__BUTIR YANG DISEDIAKAN__:
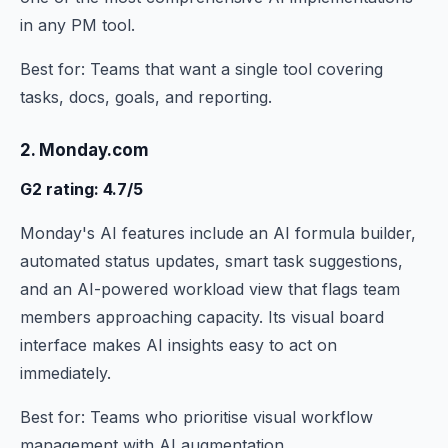
in any PM tool.
Best for: Teams that want a single tool covering
tasks, docs, goals, and reporting.
2. Monday.com
G2 rating: 4.7/5
Monday's AI features include an AI formula builder,
automated status updates, smart task suggestions,
and an AI-powered workload view that flags team
members approaching capacity. Its visual board
interface makes AI insights easy to act on
immediately.
Best for: Teams who prioritise visual workflow
management with AI augmentation.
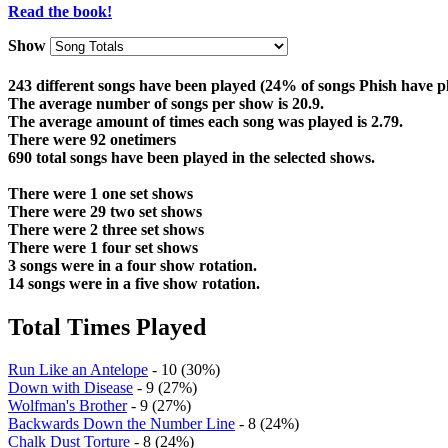
Read the book!
Show
243 different songs have been played (24% of songs Phish have p
The average number of songs per show is 20.9.
The average amount of times each song was played is 2.79.
There were 92 onetimers
690 total songs have been played in the selected shows.
There were 1 one set shows
There were 29 two set shows
There were 2 three set shows
There were 1 four set shows
3 songs were in a four show rotation.
14 songs were in a five show rotation.
Total Times Played
Run Like an Antelope
- 10 (30%)
Down with Disease
- 9 (27%)
Wolfman's Brother
- 9 (27%)
Backwards Down the Number Line
- 8 (24%)
Chalk Dust Torture
- 8 (24%)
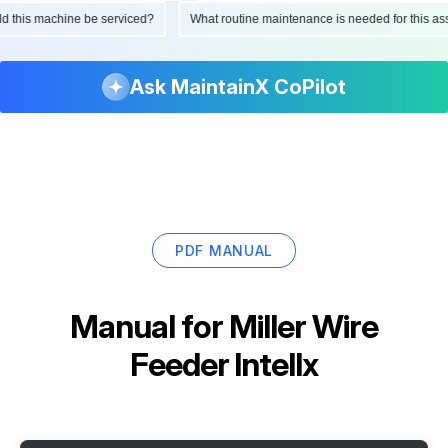
hould this machine be serviced?
What routine maintenance is needed for this
Ask MaintainX CoPilot
PDF MANUAL
Manual for
Miller Wire
Feeder Intellx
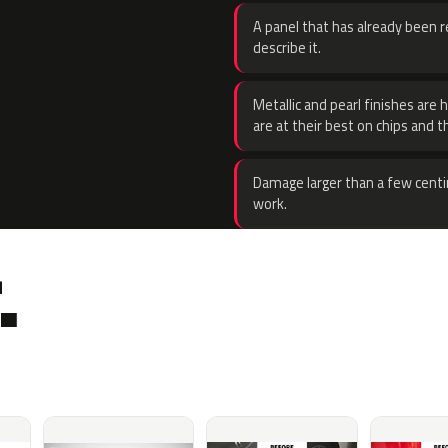
A panel that has already been re
describe it.
Metallic and pearl finishes are 
are at their best on chips and t
Damage larger than a few centi
work.
.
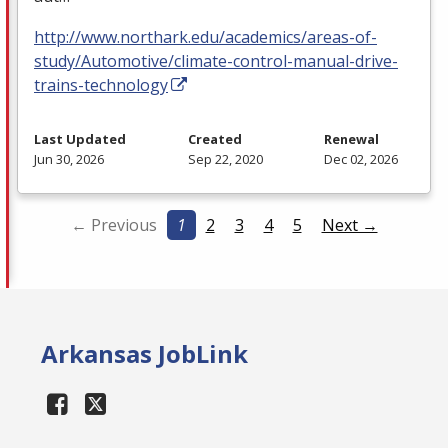
http://www.northark.edu/academics/areas-of-
study/Automotive/climate-control-manual-drive-
trains-technology
Last Updated
Created
Renewal
Jun 30, 2026
Sep 22, 2020
Dec 02, 2026
← Previous
1
2
3
4
5
Next →
Arkansas JobLink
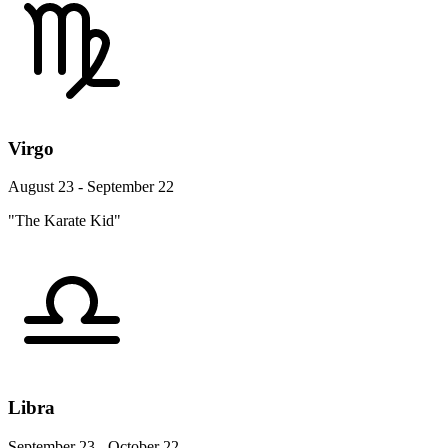
Virgo
August 23 - September 22
"The Karate Kid"
Libra
September 23 - October 22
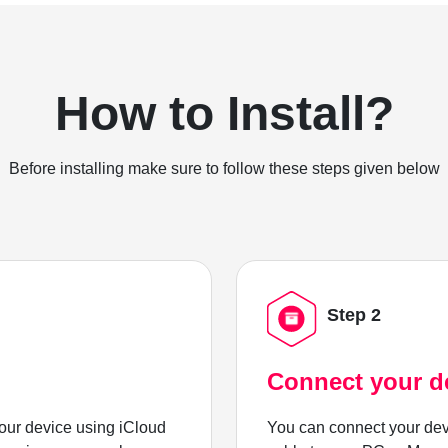
How to Install?
Before installing make sure to follow these steps given below
Step 2
Connect your d
ur device using iCloud
You can connect your dev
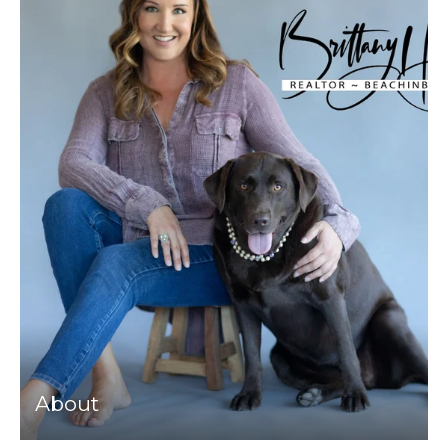
About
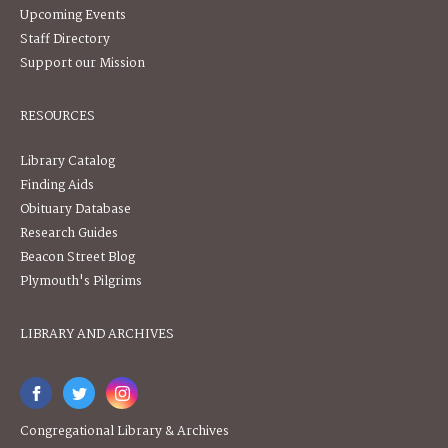
Upcoming Events
Staff Directory
Support our Mission
RESOURCES
Library Catalog
Finding Aids
Obituary Database
Research Guides
Beacon Street Blog
Plymouth's Pilgrims
LIBRARY AND ARCHIVES
Congregational Library & Archives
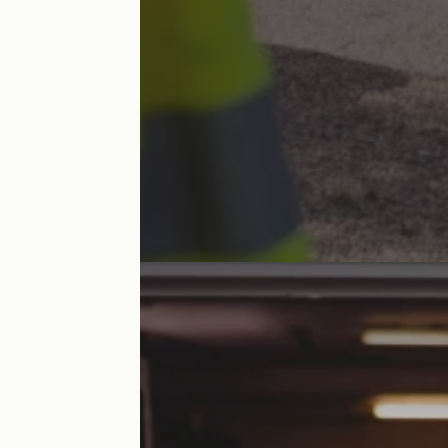
Accomodation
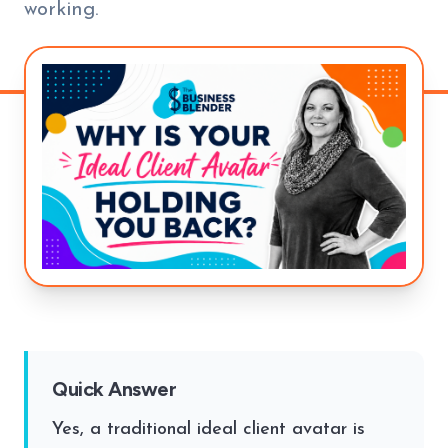
working.
Quick Answer
Yes, a traditional ideal client avatar is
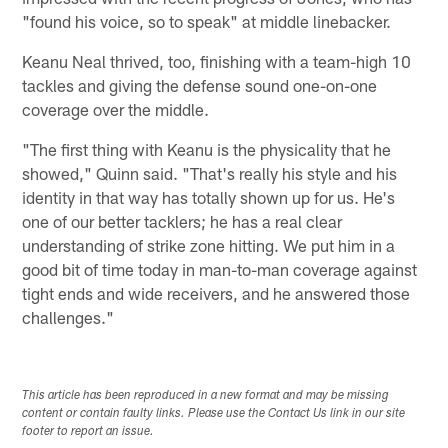
"found his voice, so to speak" at middle linebacker.
Keanu Neal thrived, too, finishing with a team-high 10
tackles and giving the defense sound one-on-one
coverage over the middle.
"The first thing with Keanu is the physicality that he
showed," Quinn said. "That's really his style and his
identity in that way has totally shown up for us. He's
one of our better tacklers; he has a real clear
understanding of strike zone hitting. We put him in a
good bit of time today in man-to-man coverage against
tight ends and wide receivers, and he answered those
challenges."
This article has been reproduced in a new format and may be missing
content or contain faulty links. Please use the Contact Us link in our site
footer to report an issue.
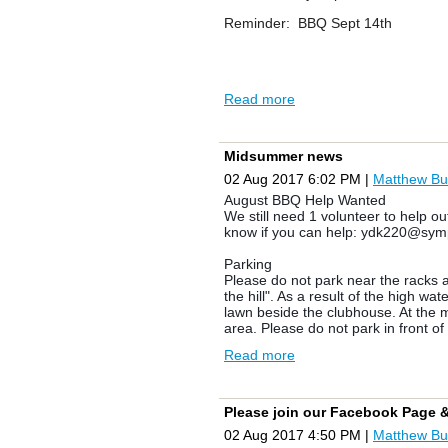
Reminder: BBQ Sept 14th
Norm Lamb
Chief Rat
Read more
Midsummer news
02 Aug 2017 6:02 PM
|
Matthew Bu
August BBQ Help Wanted
We still need 1 volunteer to help o
know if you can help: ydk220@sym
Parking
Please do not park near the racks a
the hill". As a result of the high 
lawn beside the clubhouse. At the m
area. Please do not park in front o
Read more
Notice
If you
have a canoe/kayak and you ha
the stragglers. Please email sylv
Please join our Facebook Page 
Ants: Please be careful behind kaya
02 Aug 2017 4:50 PM
|
Matthew Bu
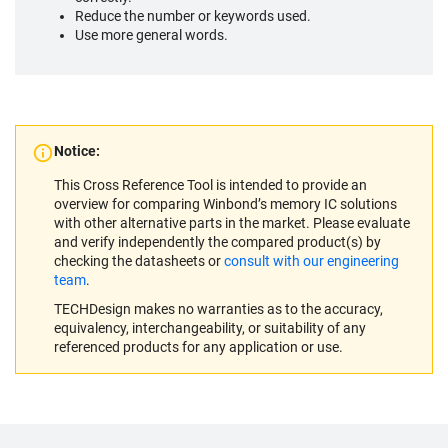
Reduce the number or keywords used.
Use more general words.
Notice:
This Cross Reference Tool is intended to provide an
overview for comparing Winbond’s memory IC solutions
with other alternative parts in the market. Please evaluate
and verify independently the compared product(s) by
checking the datasheets or
consult with our engineering
team
.
TECHDesign makes no warranties as to the accuracy,
equivalency, interchangeability, or suitability of any
referenced products for any application or use.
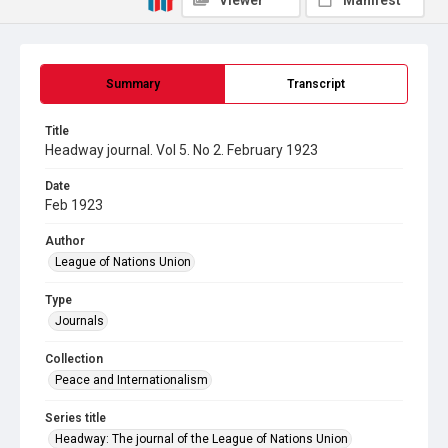
Viewer
Manifest
Summary
Transcript
Title
Headway journal. Vol 5. No 2. February 1923
Date
Feb 1923
Author
League of Nations Union
Type
Journals
Collection
Peace and Internationalism
Series title
Headway: The journal of the League of Nations Union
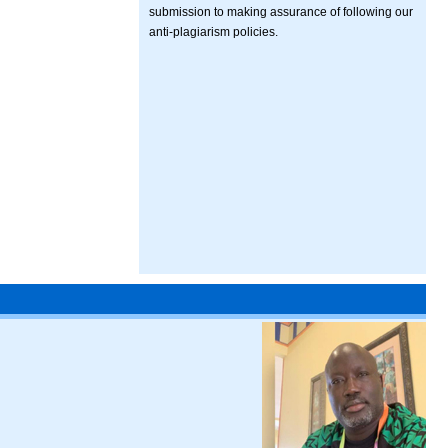
submission to making assurance of following our
anti-plagiarism policies.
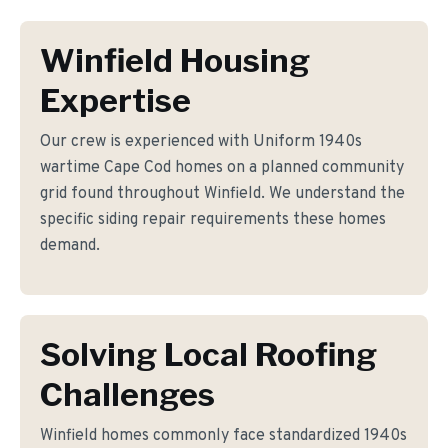
Winfield Housing
Expertise
Our crew is experienced with Uniform 1940s
wartime Cape Cod homes on a planned community
grid found throughout Winfield. We understand the
specific siding repair requirements these homes
demand.
Solving Local Roofing
Challenges
Winfield homes commonly face standardized 1940s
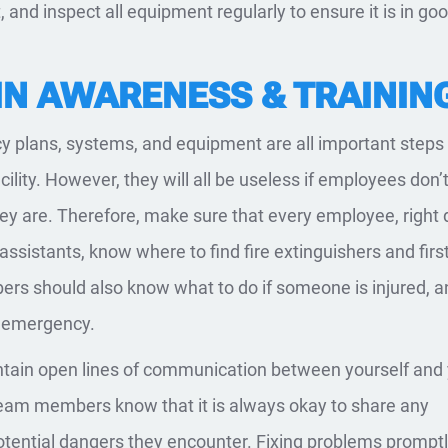
 and inspect all equipment regularly to ensure it is in go
 IN AWARENESS & TRAININ
 plans, systems, and equipment are all important steps 
cility. However, they will all be useless if employees don
ey are. Therefore, make sure that every employee, right
assistants, know where to find fire extinguishers and first
rs should also know what to do if someone is injured, a
n emergency.
aintain open lines of communication between yourself and
eam members know that it is always okay to share any
tential dangers they encounter. Fixing problems promptly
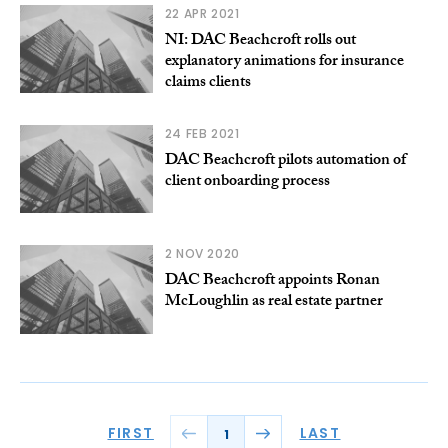
22 APR 2021
NI: DAC Beachcroft rolls out
explanatory animations for insurance
claims clients
24 FEB 2021
DAC Beachcroft pilots automation of
client onboarding process
2 NOV 2020
DAC Beachcroft appoints Ronan
McLoughlin as real estate partner
FIRST
LAST
1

__LATIHAN__: Ubahlah setiap "Best for" menjadi "Ideal for" pada baris-baris mulai dari awal butir sampai dengan baris yang memuat "management with AI augmentation.", lalu tuliskan kembali baris-baris tersebut tanpa mengubah bagian lainnya. Jangan sertakan gambar dalam jawaban.

__PENYELESAIAN__:
in any PM tool.
Ideal for: Teams that want a single tool covering
tasks, docs, goals, and reporting.
2. Monday.com
G2 rating: 4.7/5
Monday's AI features include an AI formula builder,
automated status updates, smart task suggestions,
and an AI-powered workload view that flags team
members approaching capacity. Its visual board
interface makes AI insights easy to act on
immediately.
Ideal for: Teams who prioritise visual workflow
management with AI augmentation.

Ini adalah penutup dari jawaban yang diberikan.